The Department presented evidence illustrating a high degree of centralization in management regarding personnel matters. Under the authority of its director, the Department has a personnel officer who is primarily responsible for the creation and administration of personnel policies, within guidelines set froth by the Nebraska Department of Personnel.

The personnel officer monitors promotions, demotions, and other changes in job classification, as well as salary increases and adjustments.
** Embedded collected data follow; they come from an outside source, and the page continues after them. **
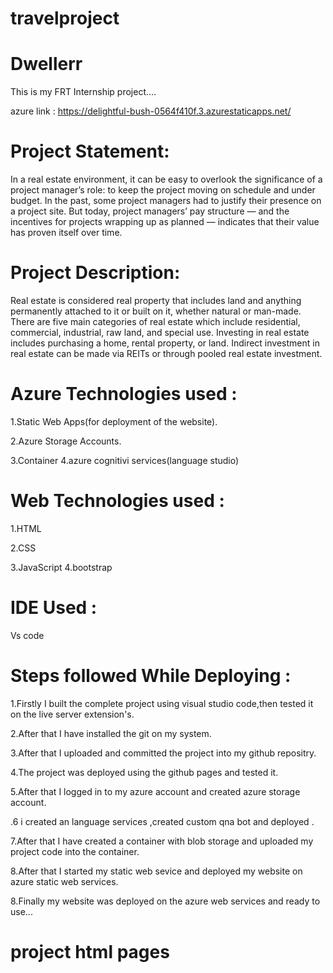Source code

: # travelproject
# Dwellerr

This is my FRT Internship project....

azure link : https://delightful-bush-0564f410f.3.azurestaticapps.net/


# Project Statement:

In a real estate environment, it can be easy to overlook the significance of a project manager’s role: to keep the project moving on schedule and under budget. In the past, some project managers had to justify their presence on a project site. But today, project managers’ pay structure — and the incentives for projects wrapping up as planned — indicates that their value has proven itself over time. 
 
# Project Description:

Real estate is considered real property that includes land and anything permanently attached to it or built on it, whether natural or man-made. There are five main categories of real estate which include residential, commercial, industrial, raw land, and special use. Investing in real estate includes purchasing a home, rental property, or land. Indirect investment in real estate can be made via REITs or through pooled real estate investment.

# Azure Technologies used :

1.Static Web Apps(for deployment of the website).

2.Azure Storage Accounts.

3.Container
4.azure cognitivi services(language studio)

# Web Technologies used :

1.HTML

2.CSS

3.JavaScript
4.bootstrap

# IDE Used :

Vs code

# Steps followed While Deploying :

1.Firstly I built the complete project using visual studio code,then tested it on the live server extension's.

2.After that I have installed the git on my system.

3.After that I uploaded and committed the project into my github repositry.

4.The project was deployed using the github pages and tested it.

5.After that I logged in to my azure account and created azure storage account.

.6 i created an language services ,created custom qna bot and deployed .

7.After that I have created a container with blob storage and uploaded my project code into the container.

8.After that I started my static web sevice and deployed my website on azure static web services.

8.Finally my website was deployed on the azure web services and ready to use...


# project html pages


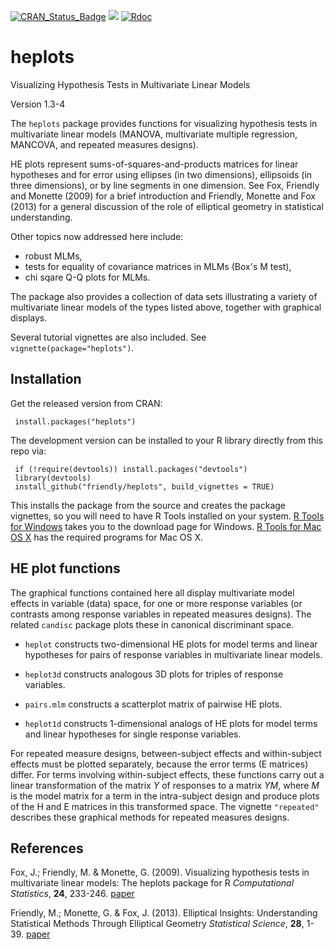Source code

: [![CRAN_Status_Badge](http://www.r-pkg.org/badges/version/heplots)](http://cran.r-project.org/package=heplots)
[![](http://cranlogs.r-pkg.org/badges/grand-total/heplots)](https://cran.r-project.org/package=heplots)
[![Rdoc](http://www.rdocumentation.org/badges/version/heplots)](http://www.rdocumentation.org/packages/heplots)

# heplots
Visualizing Hypothesis Tests in Multivariate Linear Models

Version 1.3-4

The `heplots` package provides functions for visualizing hypothesis tests in
multivariate linear models (MANOVA, multivariate multiple regression, MANCOVA,
and repeated measures designs).

HE plots represent sums-of-squares-and-products matrices for linear hypotheses and for 
error using ellipses (in two dimensions), ellipsoids (in three dimensions),
or by line segments in one dimension.
See Fox, Friendly and Monette (2009) for a brief introduction
and Friendly, Monette and Fox (2013) for a general discussion of the role of
elliptical geometry in statistical understanding.

Other topics now addressed here include:

* robust MLMs, 
* tests for equality of covariance matrices in MLMs (Box's M test), 
* chi sqare Q-Q plots for MLMs.

The package also provides a collection of  data sets illustrating
a variety of multivariate linear models of the types listed above,
together with graphical displays.

Several tutorial vignettes are also included.  See `vignette(package="heplots")`.


## Installation

Get the released version from CRAN:

     install.packages("heplots")

The development version can be installed to your R library directly from this repo via:

     if (!require(devtools)) install.packages("devtools")
     library(devtools)
     install_github("friendly/heplots", build_vignettes = TRUE)

This installs the package from the source and creates the package vignettes, 
so you will need to have R Tools installed on your system.  [R Tools for Windows](https://cran.r-project.org/bin/windows/Rtools/)
takes you to the download page for Windows.  [R Tools for Mac OS X](https://cran.r-project.org/bin/macosx/tools/)
has the required programs for Mac OS X.

## HE plot functions

The graphical functions contained here all display multivariate model
effects in variable (data) space, for one or more response variables
(or contrasts among response variables in repeated measures designs).
The related `candisc` package plots these in canonical discriminant space.

* `heplot` constructs two-dimensional HE plots for model terms and 
linear hypotheses for pairs of response variables in multivariate linear models.

* `heplot3d` constructs analogous 3D plots for triples of response
variables.
 
* `pairs.mlm` constructs a scatterplot matrix of pairwise HE plots.

* `heplot1d` constructs 1-dimensional analogs of HE plots for model terms and 
linear hypotheses for single response variables.

For repeated measure designs, between-subject effects and within-subject
effects must be plotted separately, because the error terms (E matrices)
differ.  For terms involving within-subject effects,
these functions carry out a linear
transformation of the matrix $Y$ of responses to a matrix $Y M$, where
$M$ is the model matrix for a term in
the intra-subject design and produce plots of
the H and E matrices in this transformed space. The vignette `"repeated"` describes
these graphical methods for repeated measures designs.

## References

Fox, J.; Friendly, M. & Monette, G. (2009).
Visualizing hypothesis tests in multivariate linear models: The heplots package for R 
*Computational Statistics*,  **24**, 233-246. [paper](http://datavis.ca/palers/FoxFriendlyMonette-2009.pdf)

Friendly, M.; Monette, G. & Fox, J. (2013).
Elliptical Insights: Understanding Statistical Methods Through Elliptical Geometry 
*Statistical Science*,  **28**, 1-39. [paper](http://datavis.ca/palers/ellipses-STS402.pdf)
Except for teachers, the Department's employees are classified under the State Personnel System. As such, they come under the State Classification and Pay Plan (Exhibit 5) which sets forth job classifications and pay grades which are to be applied uniformly throughout the state. These same employees are also subject to the State Department of Personnel Rules and Regulations (Exhibit 6) which govern such areas as job classifications, salary administration, hiring, probationary status, promotions, transfer, disciplinary action, demotions, suspensions, grievances, and performance evaluation. The Rules and Regulations are to be uniformly applied throughout all the divisions of the Department of Corrections as well as to other state departments.

The testimony at trial revealed that with few exceptions, the job classifications within the proposed unit also existed at other facilities within the Department, and that duties, work hours, and salaries are uniform within the job classifications throughout the state.

The Department's expert witness, John Russel, who is the state's Chief of Labor Relations, testified concerning possible management problems resulting from the proposed unit. It was his opinion that problems would occur within a Department where part of the employees of a certain classification are within a bargaining unit while others are not, or where employees of a certain classification are represented in more than one bargaining unit. His concerns included the difficulty and confusion which could result from bargaining for and administering several contracts covering similarly classified employees within a single department.

Apart from the validity of these arguments, it is clear that the evidence of petitioner has not overcome the presumption contained in S48-838 against units of less than departmental size.

Petitioner relies on this Court's opinion in Sheldon Station Employees v. NPPD , 3 CIR 228-1(1977), to support its position. The facts in that case are, however, quite different. The unit involved was located at a power generating plant, a situation quite similar to a private sector industry. The employer had also previously dealt with single-plant employee committees, a factor missing in the instant case.

For the foregoing reasons, the Court finds that the petition herein should be and hereby is dismissed.